Allan, Camões é ainda maior poeta nos sonetos que nos "Lusíadas". Sugiro que leia seus sonetos.

José Luiz Fernandes

Anonymous said...

Allan,
É uma complicação comentar aqui, o Blogger é muito chato quanto a isso. Tente um Hallo Scan, sei lá, qualquer coisa boa. (Eufalo isso em todo lugar :S)
Seus textos sempre são maravilhosos, inteligentes. Uma correção apenas: no Brasil há mais de 200 dialetos, apesar de nenhum ter grande expressão.
O português no Brasil é realmente fantástico. Estudiosos o comparam com as origens do português pois há muitas influências culturais como inglês e espanhol, coisa que o português lusitano se afastou um pouco.
Camões tem grandes trabalhos, mas sinceramente não me empolgou muito. Prefiro Olavo Bilac, Florbela Espanca, etc.
Abraços
Diego, Palavreando.com

Anonymous said...

Alla Bom dia...
Sabe, aqui na minha cidade, se eu converso com pessoas de um nivel cultural mais elevado, o discurso flui normalmente, mas se è com pessoas com menos cultura, a conversa nao sai do an? hein? o que vc disse?
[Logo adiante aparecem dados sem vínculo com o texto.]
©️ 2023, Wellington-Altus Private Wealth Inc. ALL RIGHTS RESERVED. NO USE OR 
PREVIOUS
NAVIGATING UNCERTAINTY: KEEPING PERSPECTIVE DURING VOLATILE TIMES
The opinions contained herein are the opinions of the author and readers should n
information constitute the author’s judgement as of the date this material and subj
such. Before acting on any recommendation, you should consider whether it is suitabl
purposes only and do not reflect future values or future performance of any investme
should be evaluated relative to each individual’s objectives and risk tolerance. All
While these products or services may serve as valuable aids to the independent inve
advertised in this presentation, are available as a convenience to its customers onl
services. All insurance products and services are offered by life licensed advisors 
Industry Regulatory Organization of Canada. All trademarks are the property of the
Tudo por que estas pessoas nao falam o italiano puro, apenas o dialeto.
Outra coisa, acontece com a leitura, eu leio muito, sempre que espero em algum lugar tenho meu livro a meu lado, e a italiana me olha com curiosidade..
hehe e tem gente que diz que Brasil è 3° mundo.
Meire

Anonymous said...

Índios e africanos definitivamente não guardaram suas tradições culturais. Claro que também foram triturados, mas isso é outra conversa. Imigrantes europeus seguraram um pouco suas raízes, nada que mais duas gerações não dizimem. O brasileiro, o da terra, é um povo muito novo, não tem muito o que guardar. Além do mais os que chegam em São Paulo, por exemplo, aprendem logo o sotaque peculiar, quer mais é se integrar. Uma característica negativa? Talvez não. Talvez estejamos mais aptos à globalização. Assim como esse povo quer sempre se integrar, integra os outros povos muito facilmente. Os alemães no RS sentem isso. Estão cada dia mais cariocas, ou melhor ainda, cada dia mais baianos. Abraço Allan.
Reginaldo Siqueira - singrando.org

Leila Silva said...

Allan,
Quer atrair a ira dos professores de Literatura Portuguesa? Brincadeira, todos temos direito a nossas opinioes e esta nem e' infundada.
Pois e', eu tambem sempre vi o povo espantado ao saber que no Brasil falamos 'uma so lingua' (bom, alguns podem nos apedrejar por causa das linguas indigenas!). Mas 'e realmente fato espantoso que a lingua portuguesa tenha se imposto desse modo, eu concordo. Veja, a Belgica, pais minusculo, com tres linguas oficiais e muitas brigas por conta disso.